Ama, sporcu kimliği ile…
Siyaset kulvarı için aynı şeyi söylemek mümkün değil gibi…
Orası sanki iğreti duruyor Hakan’ın üstünde…
Kendisi de bu hali pek benimsemişe benzemiyor…
Milletvekili olmasına rağmen siyasi yaklaşımdan çok uzak duruşu bizde bu çağrışımı yaptı…
Zaten, “Arnavutum” diyerek, iyi niyetli bir izahının dahi yığınla yeni açıklamalara muhtaç olması en somut kanıttır buna…
Şükür örneği şunu gösteriyor ki, siyaset “heves” işi değil…

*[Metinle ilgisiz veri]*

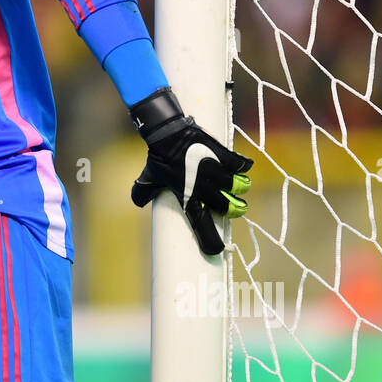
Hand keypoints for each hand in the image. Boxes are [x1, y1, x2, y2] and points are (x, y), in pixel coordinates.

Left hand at [129, 87, 252, 255]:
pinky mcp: (222, 154)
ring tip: (239, 185)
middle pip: (229, 208)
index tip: (217, 250)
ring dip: (240, 187)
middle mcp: (204, 187)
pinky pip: (241, 164)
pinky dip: (243, 165)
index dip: (210, 240)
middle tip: (234, 207)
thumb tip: (137, 202)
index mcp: (188, 196)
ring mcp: (215, 170)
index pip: (201, 224)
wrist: (166, 132)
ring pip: (239, 186)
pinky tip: (242, 165)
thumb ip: (142, 193)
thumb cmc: (158, 156)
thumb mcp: (148, 178)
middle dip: (234, 210)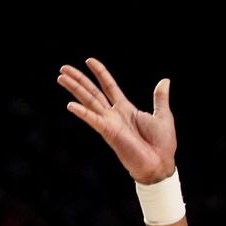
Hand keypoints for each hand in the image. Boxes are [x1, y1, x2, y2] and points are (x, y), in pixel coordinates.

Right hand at [57, 58, 176, 183]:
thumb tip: (165, 80)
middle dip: (79, 79)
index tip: (89, 60)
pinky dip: (83, 112)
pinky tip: (70, 105)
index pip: (109, 87)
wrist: (160, 164)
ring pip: (89, 101)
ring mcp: (109, 123)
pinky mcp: (109, 133)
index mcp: (126, 109)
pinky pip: (93, 120)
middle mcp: (114, 115)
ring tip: (61, 77)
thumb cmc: (162, 143)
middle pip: (93, 92)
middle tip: (63, 68)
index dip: (100, 73)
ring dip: (75, 89)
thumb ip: (160, 98)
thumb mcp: (163, 115)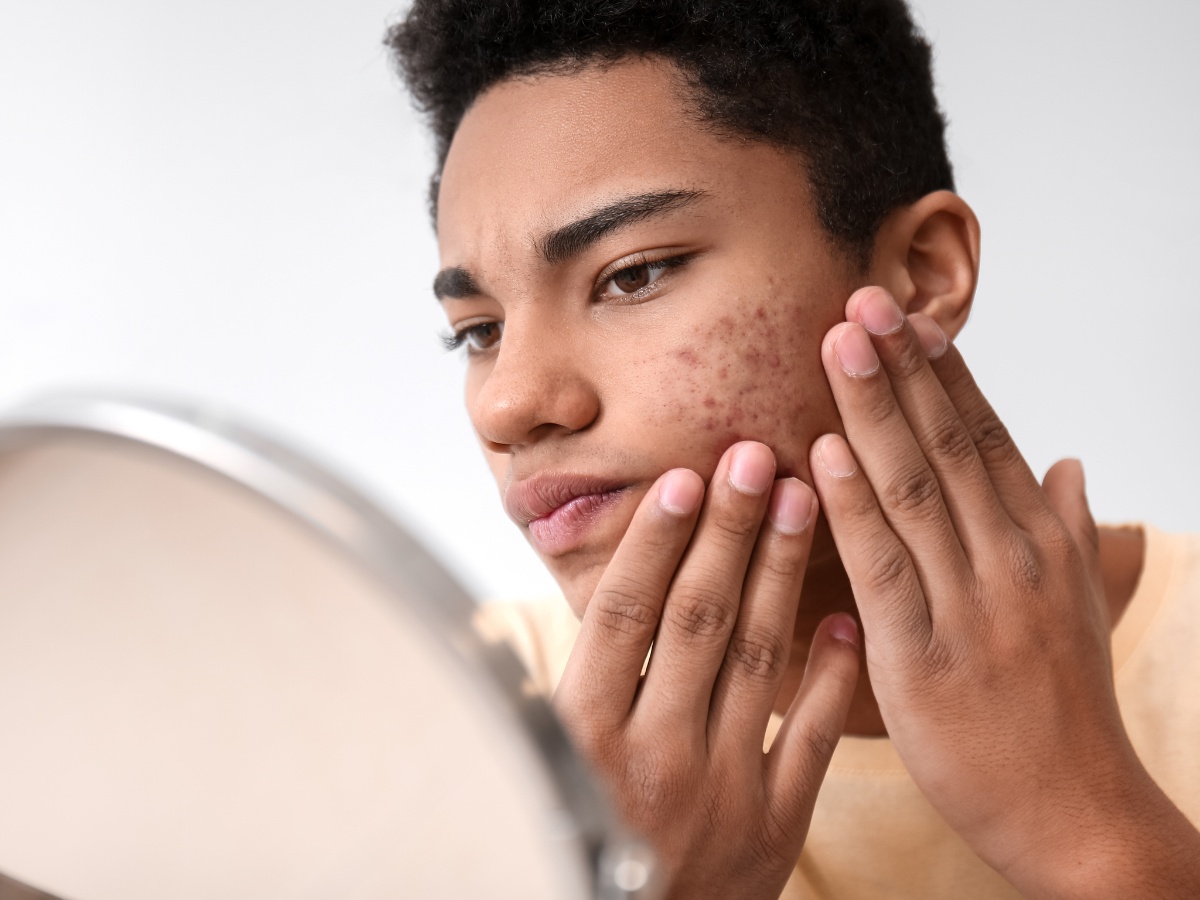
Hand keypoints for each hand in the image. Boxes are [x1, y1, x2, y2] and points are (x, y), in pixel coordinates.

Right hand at [554, 442, 859, 899]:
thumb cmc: (571, 836)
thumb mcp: (540, 765)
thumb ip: (557, 686)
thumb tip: (549, 601)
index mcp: (583, 736)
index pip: (625, 616)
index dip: (655, 541)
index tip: (683, 478)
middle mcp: (652, 755)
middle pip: (698, 619)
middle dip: (729, 531)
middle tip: (756, 457)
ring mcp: (719, 790)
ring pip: (757, 659)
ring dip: (780, 573)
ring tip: (802, 500)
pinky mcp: (774, 826)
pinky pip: (811, 737)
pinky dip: (830, 673)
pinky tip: (843, 613)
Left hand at [811, 286, 1199, 897]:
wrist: (1080, 814)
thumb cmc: (1065, 709)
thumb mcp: (1077, 604)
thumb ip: (1071, 526)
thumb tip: (1070, 462)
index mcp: (1039, 541)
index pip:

Tam tersi ihtisas gerektiriyor…
Hem çok derinlemesine bir uzmanlık…
Denebilir ki, cehaletin zirvesinde onlarca örnek gösteririz ki, heveskarlığı ile kaç dönem milletvekilliyi yaptı…
Doğrudur…
Zaten öyle olduğu için değil mi, millet belini bir türlü düzeltemedi…
Biz olması gerekeni söylüyoruz…
Hani bir kısım zevat “köylü köyünde güzel” diyor ya…
Biz de…
Alanında meşhur olanları, bulundukları yerde kalmaya davet ediyoruz…
Aksi halde, tartışma zeminine oturuyorlar ki…
Bu da, hak etmedikleri biçimde onları toplum nezdinde sevimsiz kılıyor…
Bunu sadece sporcu siyasetçiler için söylemiyoruz…
Başka alanlarda da, siyaset heveslisi isimler gördük…
Girdiler; ama(!)…
İtici birer prototip olarak hafızalara kazınıp çıktılar…
Bir müşahhas örnek: Yaşar Nuri Öztürk…
İlahiyat alanındaki birikimi tuzla buz oldu!
***
Bu arada Cengiz Yavilioğlu Bey’den de bahsetmek lazım…
Özellikle vurguladığı “Gençliğin bir televizyon kültürüyle gazete kültürüyle yetişmemesi, derinliği olan kendisine ait olan bilgilerin paylaşımında tecrübe paylaşımında bu bilgiyi kullanması oldukça önemlidir. Sizlerin bilgiyi alırken nasıl alacağınızı o bilgiyi nasıl kullanacağınızı kimlerden bilgi almanız gerektiğini hangi bilgilerin hayatımızda kullanılabilir içerikte olduğunu tespit etmeniz önemlidir. ” tembihatı çok önemliydi…
TV Programlarındaki performansını da beğendiğimiz Yavilioğlu, öğretici olması bakımından takdirlik işler yapıyor…
Yukarıda, gönderme yaptığımız ihtisasın yansımaları bunlar…
Heves, ihtisas farkını bir başka yazı konusu yapacağız…
Umarız farklı bir vesile tez elden çıkmış olsun!